Blocco di testo:
╔══

Empoli aveva il Volo del ciuco; Fucecchio il Volo del dottore.
Veniva teso un canapo che dal campanile della Collegiata o
torre civica scendeva in fondo a via Machiavelli in
corrispondenza del Palazzo Morelli.
All'estremità più elevata del canapo veniva assicurato un
manichino vestito in frac con fiocchetto a farfalla, colletto
inamidato, panciotto colorato, pantaloni neri a sottilissime
righine bianche, scarpe nere di pelle lucida, monocolo e "giannetta"
(bastone da passeggio).
Il fantoccio era tenuto in equilibrio da appositi sacchetti
pieni di pallini di piombo.
Il Volo veniva effettuato durante il Carnevale. Con questo
volo il popolo si prendeva la rivincita su di una consuetudine
che si protraeva dal 1308.
Nello Statuto comunale di Fucecchio del 1308 era stabilito che
soltanto ai dottori in medicina ed in Legge era consentito di
indossare abiti lussuosi; agli altri, anche se ricchissimi,
non era consentito.
Con quel Volo il popolo voleva dire:
- Poveri dottori! Siete soltanto dei fantocci rivestiti degni
di volare come il ciuco di Empoli.
Nel 1904 il canapo si spezzò, i sacchetti si ruppero e molti
spettatori furono colpiti dai pallini di piombo.

╚══

Estratti di dati:

╔══

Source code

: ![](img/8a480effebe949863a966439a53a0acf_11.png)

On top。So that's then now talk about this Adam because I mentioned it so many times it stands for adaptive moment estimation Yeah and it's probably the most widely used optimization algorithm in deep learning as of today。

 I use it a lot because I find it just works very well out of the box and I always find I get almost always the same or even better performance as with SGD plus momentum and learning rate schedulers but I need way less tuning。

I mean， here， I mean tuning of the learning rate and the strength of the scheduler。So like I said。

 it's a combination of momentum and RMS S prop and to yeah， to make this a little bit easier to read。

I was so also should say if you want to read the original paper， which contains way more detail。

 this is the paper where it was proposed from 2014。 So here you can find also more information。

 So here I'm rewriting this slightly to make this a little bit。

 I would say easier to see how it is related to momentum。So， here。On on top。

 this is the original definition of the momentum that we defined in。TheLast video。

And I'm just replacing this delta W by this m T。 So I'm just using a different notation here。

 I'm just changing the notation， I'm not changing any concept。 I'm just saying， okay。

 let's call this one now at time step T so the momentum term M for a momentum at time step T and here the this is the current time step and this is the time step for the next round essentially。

╚══

Il tuo obiettivo: Estrai senza modifiche dal testo sul Volo del dottore tutto il passo che scende da "Il fantoccio era" fino a "protraeva dal 1308.".

Soluzione dell'esercizio:
Il fantoccio era tenuto in equilibrio da appositi sacchetti
pieni di pallini di piombo.
Il Volo veniva effettuato durante il Carnevale. Con questo
volo il popolo si prendeva la rivincita su di una consuetudine
che si protraeva dal 1308.